** Work request **
Please reproduce all of the data exactly as it appears, but skip the pictures.

===============

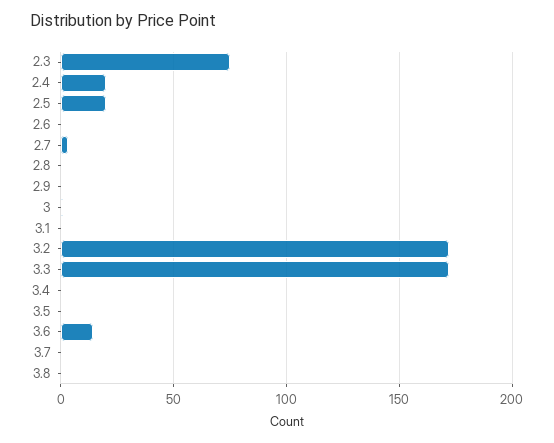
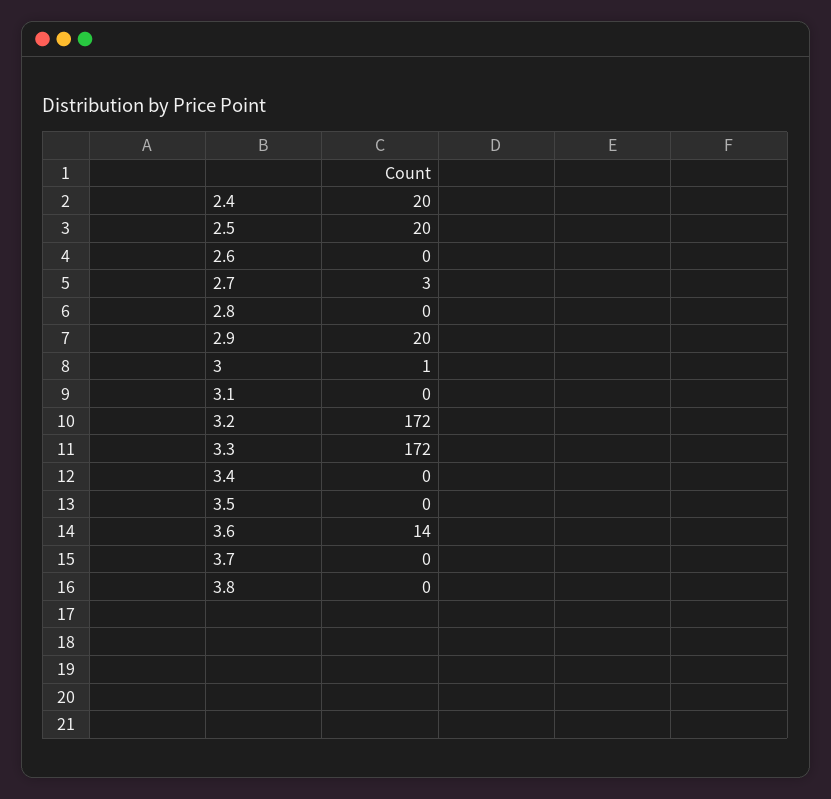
  {
-   "2.3": 75,
    "2.4": 20,
    "2.5": 20,
    "2.6": 0,
    "2.7": 3,
    "2.8": 0,
-   "2.9": 0,
+   "2.9": 20,
    "3": 1,
    "3.1": 0,
    "3.2": 172,
    "3.3": 172,
    "3.4": 0,
    "3.5": 0,
    "3.6": 14,
    "3.7": 0,
    "3.8": 0
  }

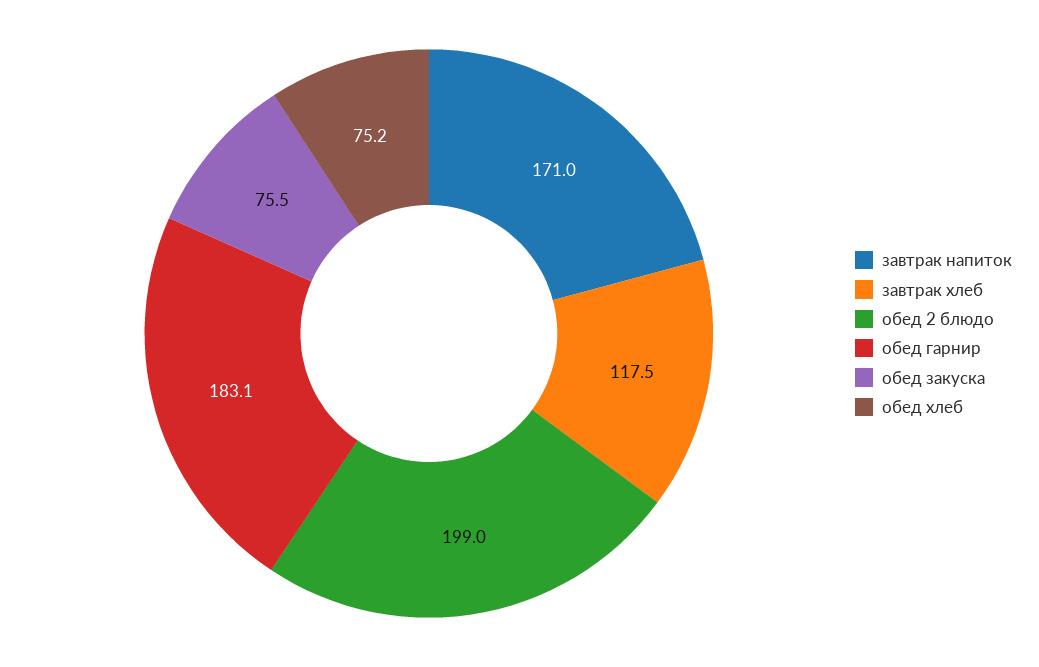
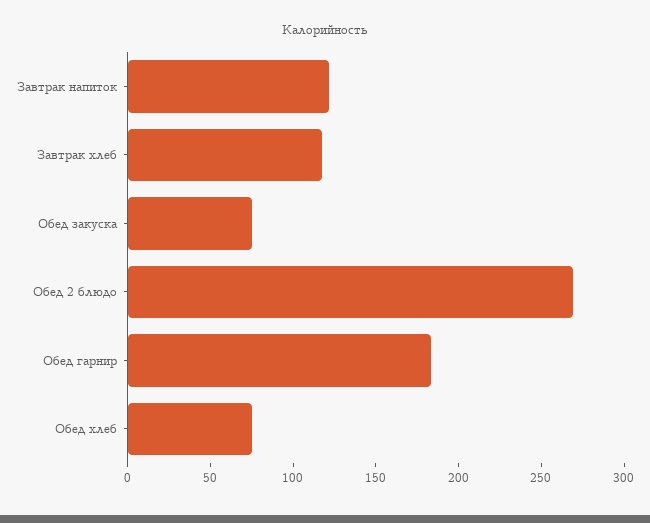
  {
-   "завтрак напиток": 171,
+   "завтрак напиток": 120,
    "завтрак хлеб": 117.5,
-   "обед 2 блюдо": 199,
+   "обед 2 блюдо": 270,
    "обед гарнир": 183.1,
    "обед закуска": 75.5,
    "обед хлеб": 75.2
  }

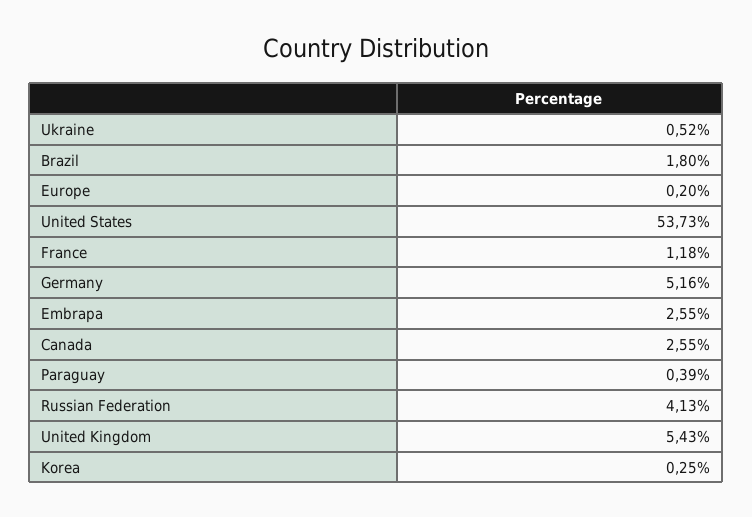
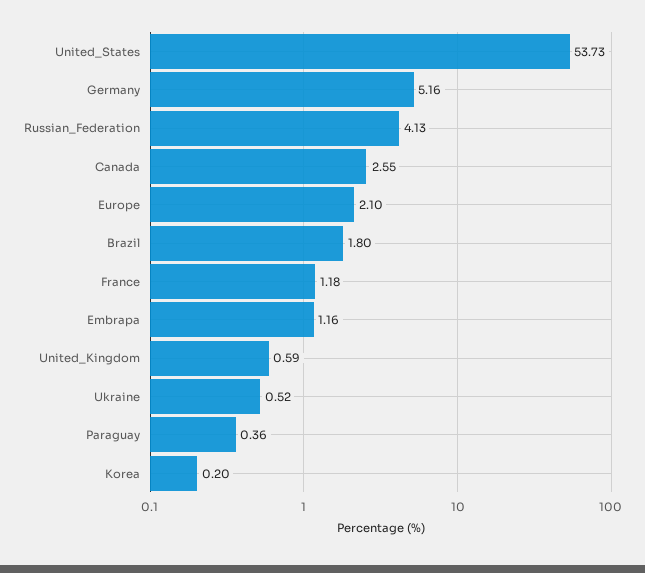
  {
    "Ukraine": 0.52,
    "Brazil": 1.8,
-   "Europe": 0.2,
+   "Europe": 2.1,
    "United States": 53.73,
    "France": 1.18,
    "Germany": 5.16,
-   "Embrapa": 2.55,
+   "Embrapa": 1.16,
    "Canada": 2.55,
-   "Paraguay": 0.39,
+   "Paraguay": 0.36,
    "Russian Federation": 4.13,
-   "United Kingdom": 5.43,
+   "United Kingdom": 0.59,
-   "Korea": 0.25
+   "Korea": 0.2
  }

===============

** Exercise result **
  {
-   "2.3": 75,
    "2.4": 20,
    "2.5": 20,
    "2.6": 0,
    "2.7": 3,
    "2.8": 0,
-   "2.9": 0,
+   "2.9": 20,
    "3": 1,
    "3.1": 0,
    "3.2": 172,
    "3.3": 172,
    "3.4": 0,
    "3.5": 0,
    "3.6": 14,
    "3.7": 0,
    "3.8": 0
  }

  {
-   "завтрак напиток": 171,
+   "завтрак напиток": 120,
    "завтрак хлеб": 117.5,
-   "обед 2 блюдо": 199,
+   "обед 2 блюдо": 270,
    "обед гарнир": 183.1,
    "обед закуска": 75.5,
    "обед хлеб": 75.2
  }

  {
    "Ukraine": 0.52,
    "Brazil": 1.8,
-   "Europe": 0.2,
+   "Europe": 2.1,
    "United States": 53.73,
    "France": 1.18,
    "Germany": 5.16,
-   "Embrapa": 2.55,
+   "Embrapa": 1.16,
    "Canada": 2.55,
-   "Paraguay": 0.39,
+   "Paraguay": 0.36,
    "Russian Federation": 4.13,
-   "United Kingdom": 5.43,
+   "United Kingdom": 0.59,
-   "Korea": 0.25
+   "Korea": 0.2
  }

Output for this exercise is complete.